SUPPLIED DATA Block Start

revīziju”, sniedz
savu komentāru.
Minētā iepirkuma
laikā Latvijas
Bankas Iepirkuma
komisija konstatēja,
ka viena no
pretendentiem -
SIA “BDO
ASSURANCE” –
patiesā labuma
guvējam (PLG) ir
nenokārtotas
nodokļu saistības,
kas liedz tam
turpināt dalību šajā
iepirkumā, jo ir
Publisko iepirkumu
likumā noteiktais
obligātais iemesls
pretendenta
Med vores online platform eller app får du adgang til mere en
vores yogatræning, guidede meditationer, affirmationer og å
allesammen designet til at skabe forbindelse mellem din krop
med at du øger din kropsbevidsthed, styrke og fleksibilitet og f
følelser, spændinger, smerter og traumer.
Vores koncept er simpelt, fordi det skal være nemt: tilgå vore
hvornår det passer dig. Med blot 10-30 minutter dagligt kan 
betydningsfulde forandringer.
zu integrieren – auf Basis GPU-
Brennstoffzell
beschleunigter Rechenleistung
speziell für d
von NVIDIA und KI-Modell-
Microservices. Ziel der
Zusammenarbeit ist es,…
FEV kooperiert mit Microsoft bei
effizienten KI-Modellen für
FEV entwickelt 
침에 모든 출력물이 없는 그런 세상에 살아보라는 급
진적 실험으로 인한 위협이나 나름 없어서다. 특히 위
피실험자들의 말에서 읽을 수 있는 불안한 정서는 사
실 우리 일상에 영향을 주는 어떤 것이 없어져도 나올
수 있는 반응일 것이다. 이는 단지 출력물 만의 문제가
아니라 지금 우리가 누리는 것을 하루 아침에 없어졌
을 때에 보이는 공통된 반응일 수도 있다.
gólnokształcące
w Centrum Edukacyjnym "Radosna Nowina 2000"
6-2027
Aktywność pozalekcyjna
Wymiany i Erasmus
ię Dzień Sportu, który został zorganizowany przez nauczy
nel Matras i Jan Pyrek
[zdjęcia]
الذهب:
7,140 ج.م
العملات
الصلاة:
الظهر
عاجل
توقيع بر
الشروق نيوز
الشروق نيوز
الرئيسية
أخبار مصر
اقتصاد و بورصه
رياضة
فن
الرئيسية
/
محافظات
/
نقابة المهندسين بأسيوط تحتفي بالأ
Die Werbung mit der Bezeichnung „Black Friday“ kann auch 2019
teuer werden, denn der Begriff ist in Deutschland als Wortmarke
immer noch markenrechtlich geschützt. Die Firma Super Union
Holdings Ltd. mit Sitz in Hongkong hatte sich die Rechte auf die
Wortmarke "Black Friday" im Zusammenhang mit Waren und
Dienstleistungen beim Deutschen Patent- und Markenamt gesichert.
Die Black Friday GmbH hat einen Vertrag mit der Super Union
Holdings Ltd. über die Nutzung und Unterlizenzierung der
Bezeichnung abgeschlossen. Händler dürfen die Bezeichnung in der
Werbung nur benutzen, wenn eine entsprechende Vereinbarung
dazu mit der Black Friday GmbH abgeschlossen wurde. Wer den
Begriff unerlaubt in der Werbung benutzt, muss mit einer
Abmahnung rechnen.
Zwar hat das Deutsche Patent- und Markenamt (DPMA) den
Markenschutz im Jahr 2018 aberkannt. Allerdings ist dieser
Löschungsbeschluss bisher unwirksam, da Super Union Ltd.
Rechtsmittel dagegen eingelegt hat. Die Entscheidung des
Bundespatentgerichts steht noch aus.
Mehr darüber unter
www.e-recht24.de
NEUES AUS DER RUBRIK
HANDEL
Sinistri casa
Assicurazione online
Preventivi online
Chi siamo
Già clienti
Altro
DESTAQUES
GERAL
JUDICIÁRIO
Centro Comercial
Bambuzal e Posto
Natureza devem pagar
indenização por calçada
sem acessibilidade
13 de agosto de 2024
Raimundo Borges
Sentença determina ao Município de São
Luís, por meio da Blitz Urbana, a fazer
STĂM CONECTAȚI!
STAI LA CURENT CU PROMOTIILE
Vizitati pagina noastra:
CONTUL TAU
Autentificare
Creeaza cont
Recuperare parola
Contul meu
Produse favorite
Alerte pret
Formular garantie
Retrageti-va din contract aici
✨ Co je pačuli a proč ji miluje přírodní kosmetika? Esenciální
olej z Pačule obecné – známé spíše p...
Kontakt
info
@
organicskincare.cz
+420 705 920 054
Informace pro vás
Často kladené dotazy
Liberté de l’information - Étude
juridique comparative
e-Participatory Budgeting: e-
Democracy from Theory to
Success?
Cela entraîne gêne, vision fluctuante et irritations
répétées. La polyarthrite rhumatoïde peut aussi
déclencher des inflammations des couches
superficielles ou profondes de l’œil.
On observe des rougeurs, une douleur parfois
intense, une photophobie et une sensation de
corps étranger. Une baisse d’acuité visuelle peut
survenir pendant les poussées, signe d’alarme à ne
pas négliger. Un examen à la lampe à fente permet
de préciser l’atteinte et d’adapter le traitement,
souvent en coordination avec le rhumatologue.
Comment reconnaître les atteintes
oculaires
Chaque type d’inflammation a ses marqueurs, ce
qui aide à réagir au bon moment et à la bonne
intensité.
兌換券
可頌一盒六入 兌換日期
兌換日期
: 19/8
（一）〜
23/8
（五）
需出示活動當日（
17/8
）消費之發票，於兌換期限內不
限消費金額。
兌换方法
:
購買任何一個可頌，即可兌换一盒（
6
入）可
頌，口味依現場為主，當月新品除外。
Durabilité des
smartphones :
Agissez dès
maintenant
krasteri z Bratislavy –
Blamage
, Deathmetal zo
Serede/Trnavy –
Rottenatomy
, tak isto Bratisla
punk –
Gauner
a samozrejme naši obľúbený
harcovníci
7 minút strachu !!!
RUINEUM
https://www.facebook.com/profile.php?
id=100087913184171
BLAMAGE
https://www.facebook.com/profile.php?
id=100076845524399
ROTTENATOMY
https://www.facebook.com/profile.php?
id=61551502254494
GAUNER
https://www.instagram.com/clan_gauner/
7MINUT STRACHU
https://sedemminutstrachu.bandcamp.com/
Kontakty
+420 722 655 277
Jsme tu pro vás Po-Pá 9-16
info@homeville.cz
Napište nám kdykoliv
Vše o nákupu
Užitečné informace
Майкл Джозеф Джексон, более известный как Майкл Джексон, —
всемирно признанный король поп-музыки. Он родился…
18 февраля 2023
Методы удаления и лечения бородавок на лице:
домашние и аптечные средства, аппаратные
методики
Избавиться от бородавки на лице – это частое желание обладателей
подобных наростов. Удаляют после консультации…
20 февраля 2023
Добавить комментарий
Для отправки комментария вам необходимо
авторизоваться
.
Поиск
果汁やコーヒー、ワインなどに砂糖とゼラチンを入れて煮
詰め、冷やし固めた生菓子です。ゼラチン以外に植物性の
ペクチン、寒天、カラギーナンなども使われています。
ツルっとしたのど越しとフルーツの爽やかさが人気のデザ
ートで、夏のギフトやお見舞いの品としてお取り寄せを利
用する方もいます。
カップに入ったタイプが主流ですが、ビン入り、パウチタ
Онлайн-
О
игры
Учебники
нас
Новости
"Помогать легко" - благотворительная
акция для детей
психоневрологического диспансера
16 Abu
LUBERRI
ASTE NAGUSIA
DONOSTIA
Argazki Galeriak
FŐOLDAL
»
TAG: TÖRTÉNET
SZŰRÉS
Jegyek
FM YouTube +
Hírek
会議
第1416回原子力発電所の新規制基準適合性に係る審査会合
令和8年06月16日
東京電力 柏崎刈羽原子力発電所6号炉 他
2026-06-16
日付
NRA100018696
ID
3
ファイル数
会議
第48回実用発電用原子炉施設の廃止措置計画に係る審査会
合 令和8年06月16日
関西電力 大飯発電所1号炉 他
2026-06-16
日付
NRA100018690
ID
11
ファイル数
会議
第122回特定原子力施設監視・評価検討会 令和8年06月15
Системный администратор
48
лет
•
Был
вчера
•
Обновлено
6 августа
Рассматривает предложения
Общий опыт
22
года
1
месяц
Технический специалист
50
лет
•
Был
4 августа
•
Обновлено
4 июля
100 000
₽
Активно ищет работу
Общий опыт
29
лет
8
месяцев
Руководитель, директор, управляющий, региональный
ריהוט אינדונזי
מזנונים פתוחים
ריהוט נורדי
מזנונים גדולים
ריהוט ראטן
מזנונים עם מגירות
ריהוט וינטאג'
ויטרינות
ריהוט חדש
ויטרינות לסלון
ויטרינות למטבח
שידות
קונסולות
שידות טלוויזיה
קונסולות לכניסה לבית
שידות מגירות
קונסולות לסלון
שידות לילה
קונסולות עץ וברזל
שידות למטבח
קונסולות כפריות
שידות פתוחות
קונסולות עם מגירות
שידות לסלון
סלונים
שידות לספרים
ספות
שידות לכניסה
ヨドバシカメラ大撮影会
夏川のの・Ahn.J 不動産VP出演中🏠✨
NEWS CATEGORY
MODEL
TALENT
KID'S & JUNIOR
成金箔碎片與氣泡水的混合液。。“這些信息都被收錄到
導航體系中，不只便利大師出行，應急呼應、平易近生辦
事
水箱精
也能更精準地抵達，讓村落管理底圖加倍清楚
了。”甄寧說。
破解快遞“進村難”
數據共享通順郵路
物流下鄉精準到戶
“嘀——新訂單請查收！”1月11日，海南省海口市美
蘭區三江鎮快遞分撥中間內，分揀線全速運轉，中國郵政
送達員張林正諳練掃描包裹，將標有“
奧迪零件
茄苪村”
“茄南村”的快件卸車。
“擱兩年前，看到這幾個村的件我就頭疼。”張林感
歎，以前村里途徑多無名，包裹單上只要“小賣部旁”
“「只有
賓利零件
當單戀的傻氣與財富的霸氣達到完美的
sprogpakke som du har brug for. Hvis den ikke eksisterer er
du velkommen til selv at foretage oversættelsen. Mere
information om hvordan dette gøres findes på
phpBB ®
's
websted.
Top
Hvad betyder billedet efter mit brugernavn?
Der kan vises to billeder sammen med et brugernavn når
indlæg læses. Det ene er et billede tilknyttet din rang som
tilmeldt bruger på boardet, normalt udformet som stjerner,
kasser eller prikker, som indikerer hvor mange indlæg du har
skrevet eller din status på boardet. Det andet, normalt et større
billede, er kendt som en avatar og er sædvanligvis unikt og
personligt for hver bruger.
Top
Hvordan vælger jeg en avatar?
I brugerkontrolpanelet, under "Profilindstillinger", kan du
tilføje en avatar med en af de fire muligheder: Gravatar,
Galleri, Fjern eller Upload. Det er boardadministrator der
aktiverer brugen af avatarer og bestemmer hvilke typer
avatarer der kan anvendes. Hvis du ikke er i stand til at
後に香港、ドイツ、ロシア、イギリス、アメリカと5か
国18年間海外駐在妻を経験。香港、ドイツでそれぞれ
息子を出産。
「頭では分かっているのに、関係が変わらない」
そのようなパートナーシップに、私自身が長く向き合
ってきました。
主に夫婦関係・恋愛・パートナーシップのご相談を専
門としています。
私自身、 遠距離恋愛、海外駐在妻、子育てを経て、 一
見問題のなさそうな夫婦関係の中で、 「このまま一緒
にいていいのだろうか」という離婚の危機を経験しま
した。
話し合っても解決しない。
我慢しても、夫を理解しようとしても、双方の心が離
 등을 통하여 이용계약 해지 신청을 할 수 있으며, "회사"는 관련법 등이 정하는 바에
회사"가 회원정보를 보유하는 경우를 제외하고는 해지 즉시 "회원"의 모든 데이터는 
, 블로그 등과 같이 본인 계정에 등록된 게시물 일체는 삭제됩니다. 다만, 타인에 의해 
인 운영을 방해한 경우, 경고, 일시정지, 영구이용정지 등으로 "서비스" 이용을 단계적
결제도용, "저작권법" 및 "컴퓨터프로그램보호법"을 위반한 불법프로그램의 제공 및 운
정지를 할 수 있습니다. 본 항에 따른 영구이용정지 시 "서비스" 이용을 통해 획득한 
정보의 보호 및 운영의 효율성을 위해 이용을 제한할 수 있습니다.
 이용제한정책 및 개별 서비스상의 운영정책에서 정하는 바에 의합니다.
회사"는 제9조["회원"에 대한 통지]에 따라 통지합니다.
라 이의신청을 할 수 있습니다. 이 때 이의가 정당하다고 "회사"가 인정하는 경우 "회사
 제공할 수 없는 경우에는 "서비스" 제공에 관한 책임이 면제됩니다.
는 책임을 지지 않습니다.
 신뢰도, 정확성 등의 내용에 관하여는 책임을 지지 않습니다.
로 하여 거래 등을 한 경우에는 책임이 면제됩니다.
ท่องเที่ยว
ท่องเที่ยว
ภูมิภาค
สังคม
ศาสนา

SUPPLIED DATA Block End

» **TASK TO CARRY OUT**
Only the lines from the first line of the records through the one containing "følelser, spændinger, smerter og traumer." should be reproduced, exactly, with both of them included.

» **EXERCISE SOLUTION**
revīziju”, sniedz
savu komentāru.
Minētā iepirkuma
laikā Latvijas
Bankas Iepirkuma
komisija konstatēja,
ka viena no
pretendentiem -
SIA “BDO
ASSURANCE” –
patiesā labuma
guvējam (PLG) ir
nenokārtotas
nodokļu saistības,
kas liedz tam
turpināt dalību šajā
iepirkumā, jo ir
Publisko iepirkumu
likumā noteiktais
obligātais iemesls
pretendenta
Med vores online platform eller app får du adgang til mere en
vores yogatræning, guidede meditationer, affirmationer og å
allesammen designet til at skabe forbindelse mellem din krop
med at du øger din kropsbevidsthed, styrke og fleksibilitet og f
følelser, spændinger, smerter og traumer.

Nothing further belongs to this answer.